Home Made Baked Beans with Smoked Pork




This is a dish I have been craving to make for a while. I'm not sure what initially attracted me to it - the sweet barbeque promise of the beans, chunks of smoked pork or a rich tomato scented sauce - but I knew it was something I had to make - and soon.

Most of my knowledge of baked beans comes out of a tin - usually as a side for a braai. Originally sold with a chunk of pork in it, I knew there was more to it than what we've come to expect. Doing a little research, I found a recipe for the Best Baked Beans Ever , but it used a base of pork and beans from a tin. I wanted to be a little more authentic than that.
My recipe calls for you to soak dried beans from scratch (the night before) - but if you're a little pushed for time, using tinned beans will be ok. Just drain and rinse them and add when your sauce is almost ready and reduced - otherwise your beans will disintegrate if added earlier.

I made these beans stove top - allowing them to gently simmer for an hour or so - as I found it a little more electricity efficient, but you can bake yours at 180 degrees if you want to be completely authentic.
 
This is a flavour packed dish - using simple ingredients you will generally have in your cupboard. As a bonus it's rather economical (the ham hock was under R30) and is great for feeding a crowd and bring a little warmth to the chilly days of winter.

To enhance the smokiness of the pork, I added a few drops of Liquid Smoke, who kindly sent me a sample bottle to use.
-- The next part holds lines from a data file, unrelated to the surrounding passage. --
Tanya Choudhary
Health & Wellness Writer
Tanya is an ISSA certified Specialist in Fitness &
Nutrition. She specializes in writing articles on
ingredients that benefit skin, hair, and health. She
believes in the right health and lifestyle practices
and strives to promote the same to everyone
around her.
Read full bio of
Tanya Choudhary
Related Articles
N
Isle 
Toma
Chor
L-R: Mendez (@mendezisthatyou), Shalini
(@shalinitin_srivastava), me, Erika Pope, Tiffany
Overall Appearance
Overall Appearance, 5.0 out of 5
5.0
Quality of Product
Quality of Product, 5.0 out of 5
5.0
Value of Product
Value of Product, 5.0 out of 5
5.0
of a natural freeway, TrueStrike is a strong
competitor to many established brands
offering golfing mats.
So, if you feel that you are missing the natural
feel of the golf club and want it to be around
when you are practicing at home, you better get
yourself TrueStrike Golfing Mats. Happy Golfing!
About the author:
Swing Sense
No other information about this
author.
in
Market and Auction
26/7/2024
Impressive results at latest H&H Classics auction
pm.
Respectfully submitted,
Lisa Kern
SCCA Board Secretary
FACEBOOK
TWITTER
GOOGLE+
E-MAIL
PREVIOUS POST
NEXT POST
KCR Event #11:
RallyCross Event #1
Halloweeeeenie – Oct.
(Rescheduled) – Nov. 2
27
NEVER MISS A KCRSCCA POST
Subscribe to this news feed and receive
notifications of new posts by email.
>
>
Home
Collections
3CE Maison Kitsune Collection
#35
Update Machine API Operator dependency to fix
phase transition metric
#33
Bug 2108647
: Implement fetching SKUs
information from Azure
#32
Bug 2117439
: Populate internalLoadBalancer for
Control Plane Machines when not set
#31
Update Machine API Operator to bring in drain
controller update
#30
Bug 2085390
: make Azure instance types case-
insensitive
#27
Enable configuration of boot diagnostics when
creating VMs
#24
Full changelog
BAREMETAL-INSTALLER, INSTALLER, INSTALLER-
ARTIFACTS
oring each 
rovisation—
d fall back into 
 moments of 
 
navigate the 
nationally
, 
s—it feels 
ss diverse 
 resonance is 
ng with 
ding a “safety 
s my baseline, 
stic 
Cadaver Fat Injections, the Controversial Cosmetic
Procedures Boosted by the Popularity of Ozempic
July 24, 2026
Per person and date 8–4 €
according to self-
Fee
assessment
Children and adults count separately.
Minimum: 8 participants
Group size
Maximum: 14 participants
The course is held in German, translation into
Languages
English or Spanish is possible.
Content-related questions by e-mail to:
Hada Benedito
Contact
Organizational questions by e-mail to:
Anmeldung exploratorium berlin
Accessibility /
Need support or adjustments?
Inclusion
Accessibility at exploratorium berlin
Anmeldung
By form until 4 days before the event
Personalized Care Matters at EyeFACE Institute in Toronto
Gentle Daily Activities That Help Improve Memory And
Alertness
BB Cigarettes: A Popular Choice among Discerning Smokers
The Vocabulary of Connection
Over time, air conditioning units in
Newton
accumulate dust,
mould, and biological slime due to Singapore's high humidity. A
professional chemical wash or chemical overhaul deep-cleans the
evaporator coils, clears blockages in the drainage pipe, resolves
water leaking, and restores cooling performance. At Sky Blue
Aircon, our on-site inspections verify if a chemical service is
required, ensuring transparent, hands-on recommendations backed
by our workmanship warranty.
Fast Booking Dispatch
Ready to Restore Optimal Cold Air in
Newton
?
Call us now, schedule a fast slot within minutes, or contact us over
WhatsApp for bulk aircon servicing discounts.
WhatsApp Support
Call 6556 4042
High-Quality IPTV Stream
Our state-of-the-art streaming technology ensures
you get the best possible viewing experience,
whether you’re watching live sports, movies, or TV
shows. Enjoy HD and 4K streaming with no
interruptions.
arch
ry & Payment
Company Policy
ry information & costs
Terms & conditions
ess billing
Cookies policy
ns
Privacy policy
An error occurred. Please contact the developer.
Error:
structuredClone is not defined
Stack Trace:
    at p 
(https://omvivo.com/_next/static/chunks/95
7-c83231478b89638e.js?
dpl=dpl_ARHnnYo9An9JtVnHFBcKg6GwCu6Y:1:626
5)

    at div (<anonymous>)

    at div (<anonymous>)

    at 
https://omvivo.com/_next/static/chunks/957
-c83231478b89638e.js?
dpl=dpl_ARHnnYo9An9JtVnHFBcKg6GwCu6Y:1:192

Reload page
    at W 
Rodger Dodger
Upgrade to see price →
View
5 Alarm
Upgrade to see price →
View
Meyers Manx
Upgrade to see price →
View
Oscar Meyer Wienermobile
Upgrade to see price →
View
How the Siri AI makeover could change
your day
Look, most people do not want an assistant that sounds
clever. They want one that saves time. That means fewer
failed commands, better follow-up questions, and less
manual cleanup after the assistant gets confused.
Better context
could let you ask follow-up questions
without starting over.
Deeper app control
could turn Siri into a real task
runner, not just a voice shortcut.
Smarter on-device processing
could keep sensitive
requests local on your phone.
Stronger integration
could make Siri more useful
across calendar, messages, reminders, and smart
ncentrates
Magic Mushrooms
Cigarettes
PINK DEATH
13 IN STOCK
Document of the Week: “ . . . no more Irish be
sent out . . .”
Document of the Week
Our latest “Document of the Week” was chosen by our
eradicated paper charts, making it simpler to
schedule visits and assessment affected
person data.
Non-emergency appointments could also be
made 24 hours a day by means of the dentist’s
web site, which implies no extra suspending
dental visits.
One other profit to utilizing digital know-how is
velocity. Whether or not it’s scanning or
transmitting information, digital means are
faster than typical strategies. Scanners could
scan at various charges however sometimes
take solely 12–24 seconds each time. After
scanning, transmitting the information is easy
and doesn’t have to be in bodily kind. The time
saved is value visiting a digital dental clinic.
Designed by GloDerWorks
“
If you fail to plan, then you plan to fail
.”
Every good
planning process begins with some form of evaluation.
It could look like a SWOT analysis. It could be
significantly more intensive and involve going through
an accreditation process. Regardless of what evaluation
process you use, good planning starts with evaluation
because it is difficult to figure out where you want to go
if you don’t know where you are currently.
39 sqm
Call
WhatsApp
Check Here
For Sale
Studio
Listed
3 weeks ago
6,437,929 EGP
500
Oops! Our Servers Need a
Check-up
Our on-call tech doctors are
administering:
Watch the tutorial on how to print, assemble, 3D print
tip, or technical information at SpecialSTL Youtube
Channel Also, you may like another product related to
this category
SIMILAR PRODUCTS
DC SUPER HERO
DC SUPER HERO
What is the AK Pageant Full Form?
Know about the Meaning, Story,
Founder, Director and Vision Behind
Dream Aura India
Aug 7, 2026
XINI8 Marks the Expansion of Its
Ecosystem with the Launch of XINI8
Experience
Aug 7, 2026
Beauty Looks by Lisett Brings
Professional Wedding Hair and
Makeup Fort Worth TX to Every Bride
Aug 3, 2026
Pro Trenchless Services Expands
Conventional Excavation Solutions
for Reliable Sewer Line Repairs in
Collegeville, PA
It is a concentrate, so use sparingly, but the effect is wonderful. Track down a bottle if you can.

Serves 4

Ingredients:
2 cups small white beans, soaked overnight
1 tin tomatoes in juice
2 fat cloves garlic, finely sliced
1 tbsp  + 1 tsp olive oil
2 tbsp Worcestershire sauce
2 tbsp tomato sauce
a few drops Liquid Smoke
1 tsp Balsamic Vinegar
1/4 cup barbeque sauce (I used Eric Todd's Braai sauce - amazing! More on that in a separate blog post)
1/2 tsp liquid smoke (if using)
3 tbsp brown sugar
1 tsp paprika
fresh thyme
1 white onion, finely chopped
smoked ham hock (Eisbein between 500g - 700g) Can use smoked pork rashers instead.

Method:
Soak the beans overnight (according to packet instructions). Heat a large pot and place the tbsp olive oil in it. Fry the onions and garlic until golden brown. Place the ham hock in the pot with the garlic and onions and fill with enough water to cover it. Allow to simmer for 15 minutes, turn the hock and simmer for another 15 minutes.

Remove the hock from the pot, and carve into bite sizes pieces. Add the tsp olive oil to a frying pan on a medium-high heat and fry the pieces of pork until starting to crisp. Keep the bone.

Discard strain all but 1 liter of water from the pot you used to simmer the hock - keeping the onions and garlic in it. Add all of the remaining ingredients from the list above, including the sliced, fried pork and the bone. Bring to a boil, and allow to simmer gently for an hour or so, stirring occasionally -  you want your sauce reduced and your beans tender, but retaining their shape.

If your sauce is reducing too quickly (and your beans not cooked), add a cup more water at a time. Don't over reduce the sauce, as it will thicken and be absorbed by the beans as it stands.